PROBLEM TO SOLVE:
Go to the line containing "cell phone: none" in the records below and print it and every following line exactly, on through the line containing "water bottle: present", then stop.

PROVIDED ENTRIES:
• • • •

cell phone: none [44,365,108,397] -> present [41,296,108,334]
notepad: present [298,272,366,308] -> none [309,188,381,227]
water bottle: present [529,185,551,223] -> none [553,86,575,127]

• • • •

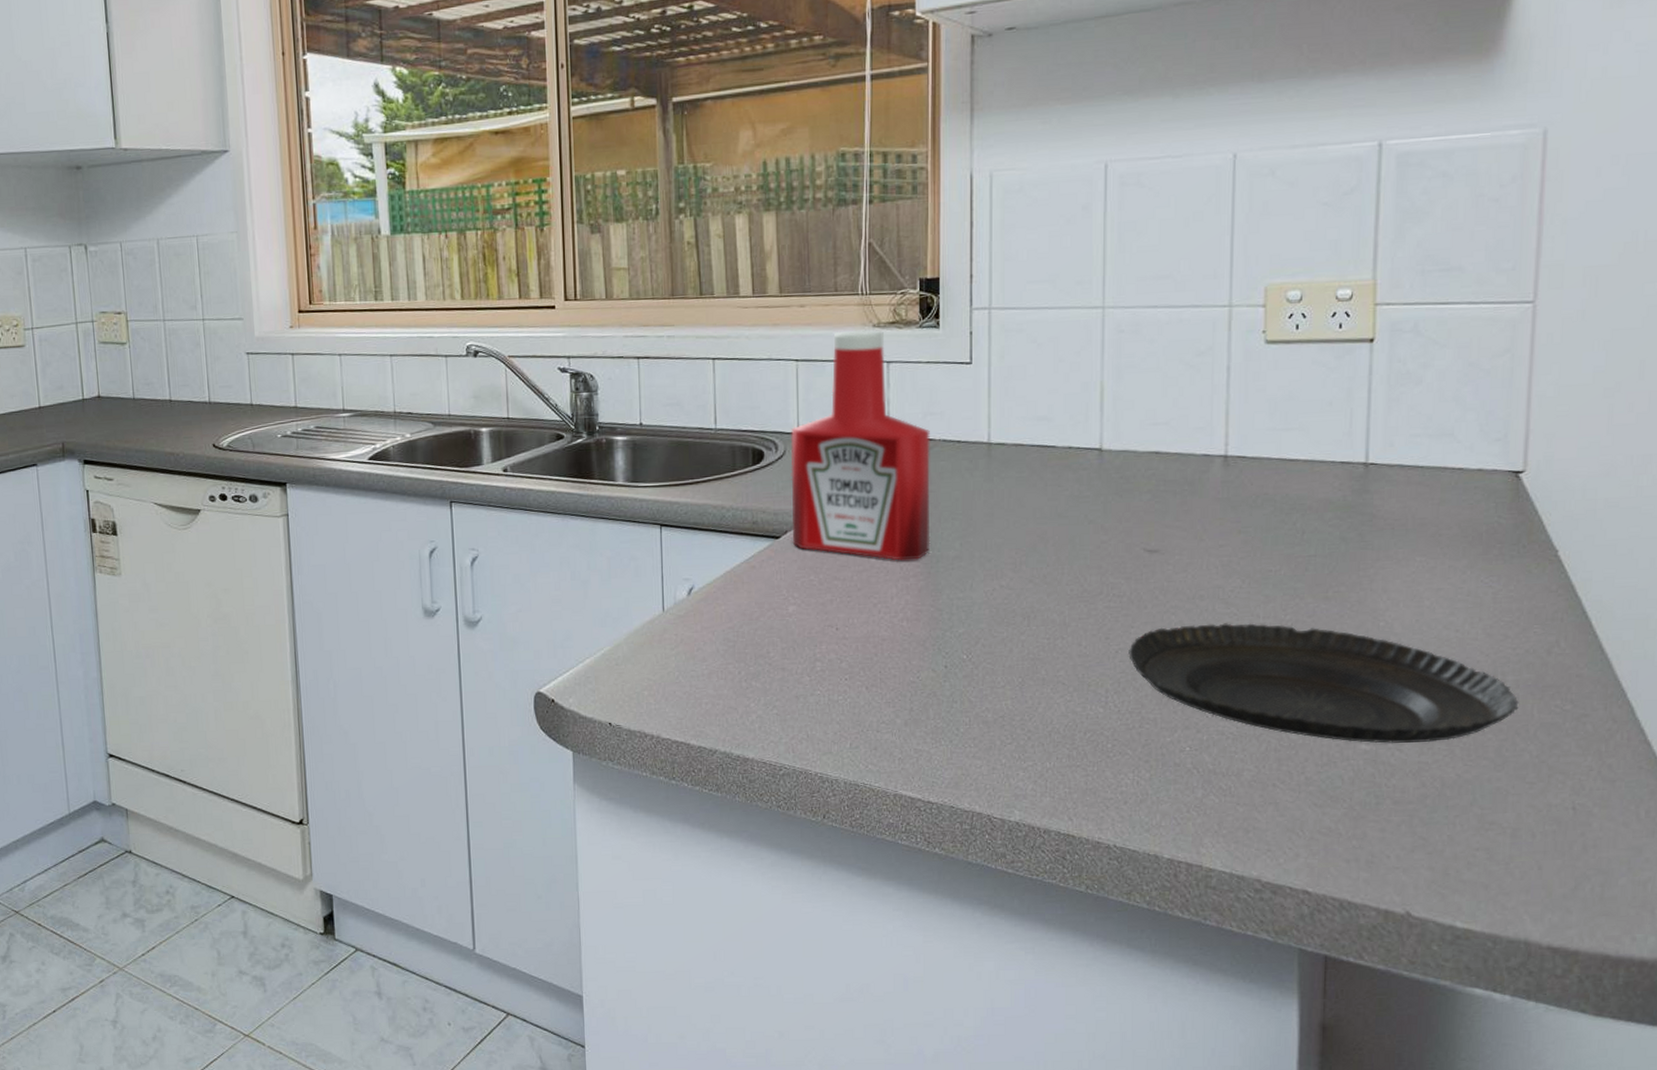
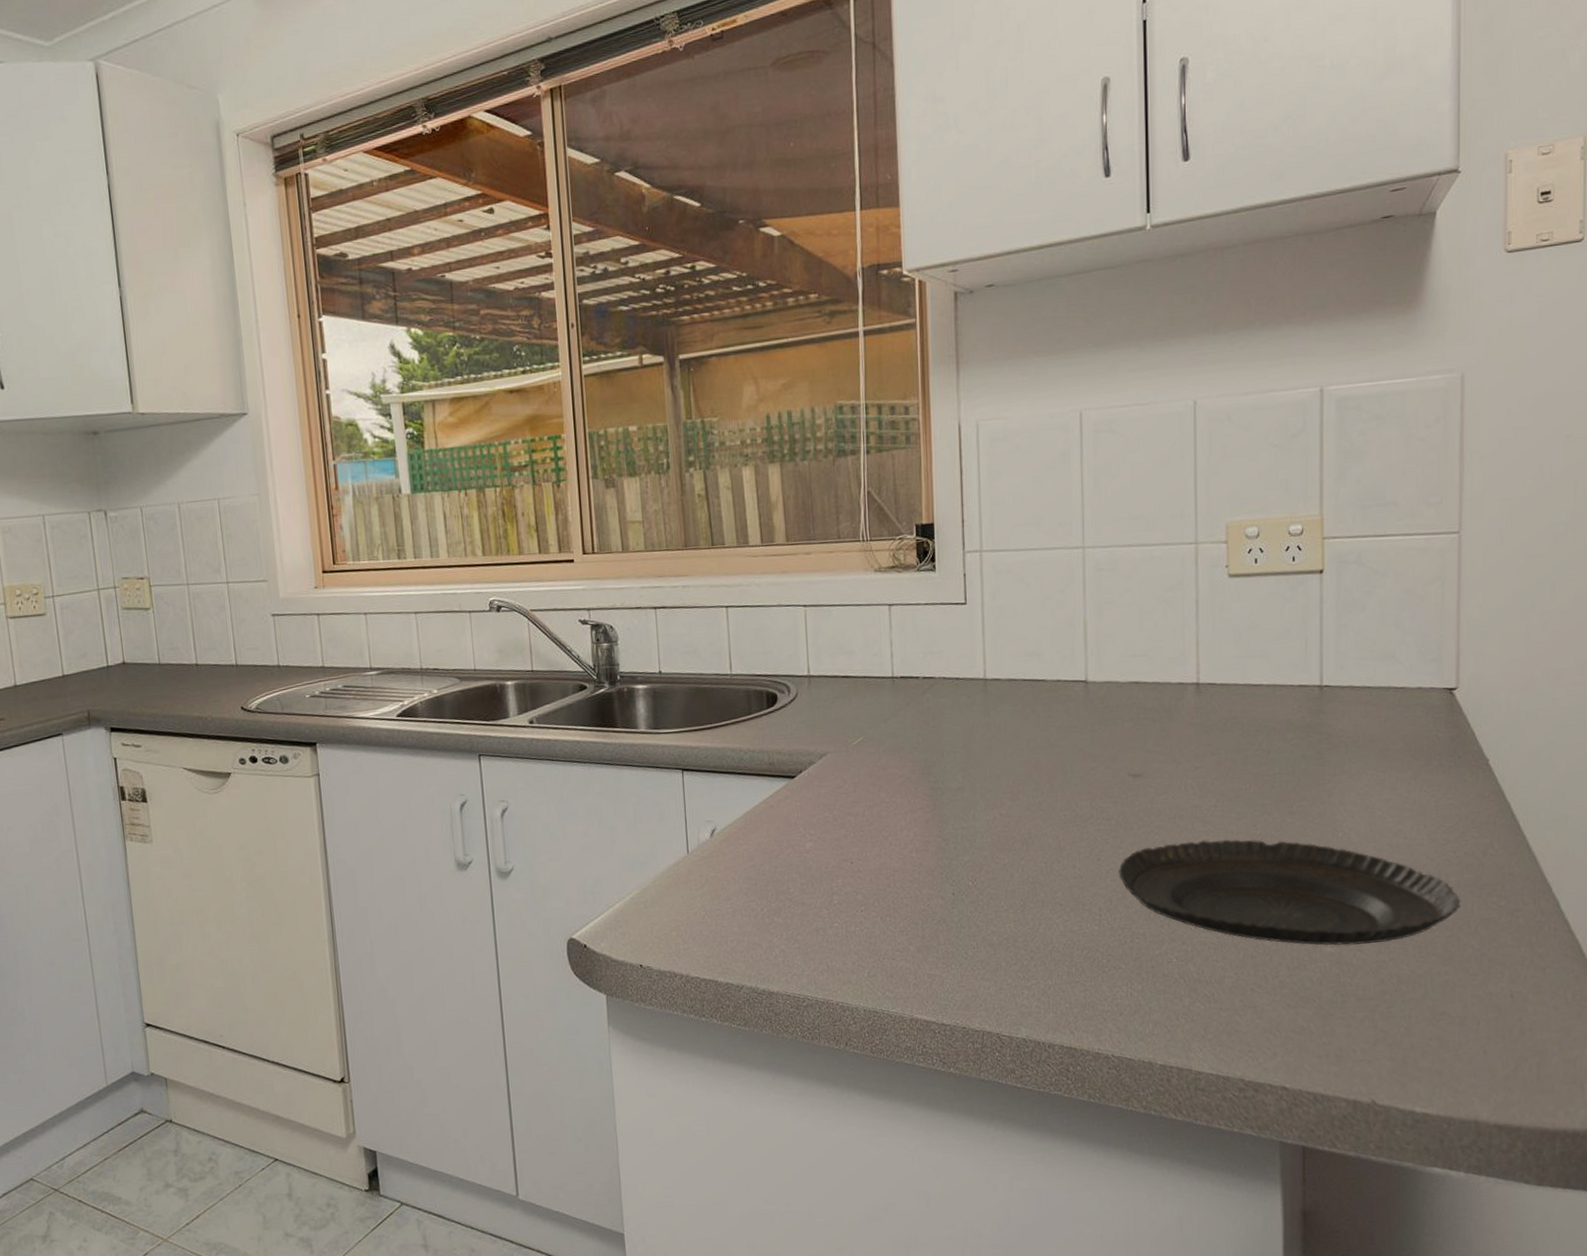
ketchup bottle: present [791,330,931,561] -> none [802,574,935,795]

• • • •

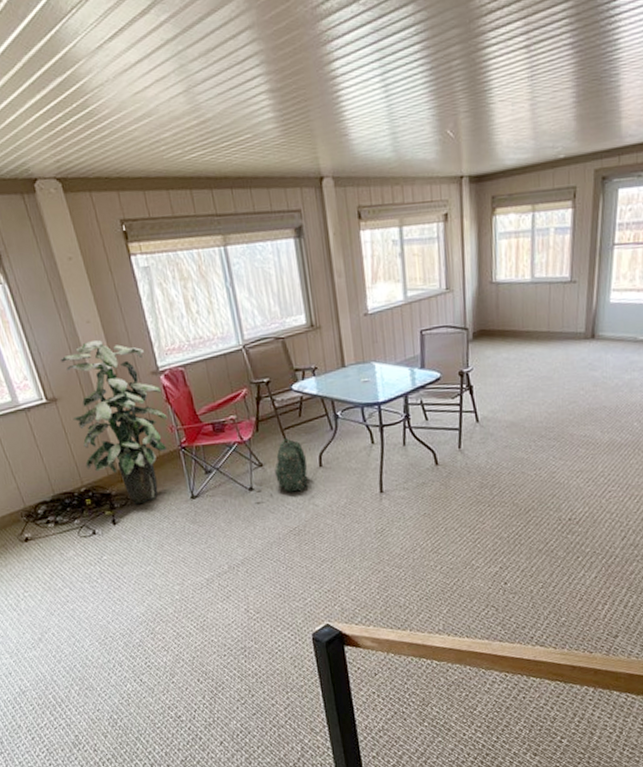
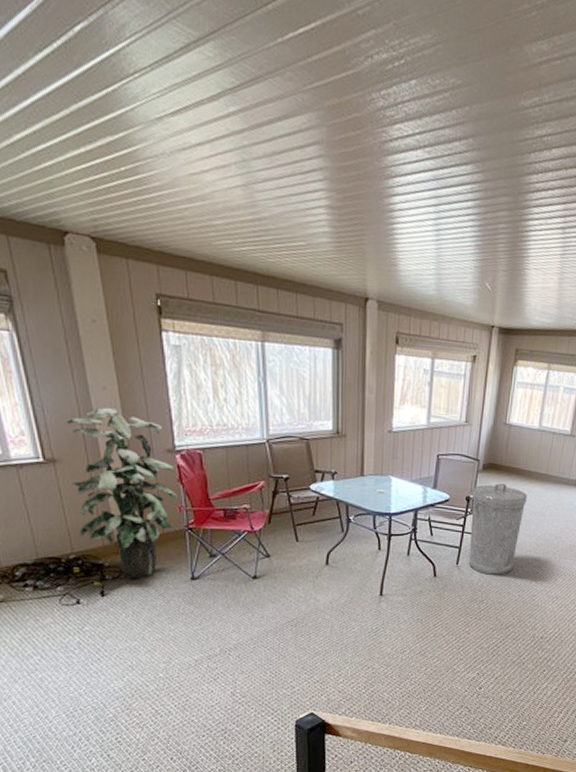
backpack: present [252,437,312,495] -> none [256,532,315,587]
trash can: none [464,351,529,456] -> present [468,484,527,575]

• • • •

RESPONSE TO THE TASK:
cell phone: none [44,365,108,397] -> present [41,296,108,334]
notepad: present [298,272,366,308] -> none [309,188,381,227]
water bottle: present [529,185,551,223] -> none [553,86,575,127]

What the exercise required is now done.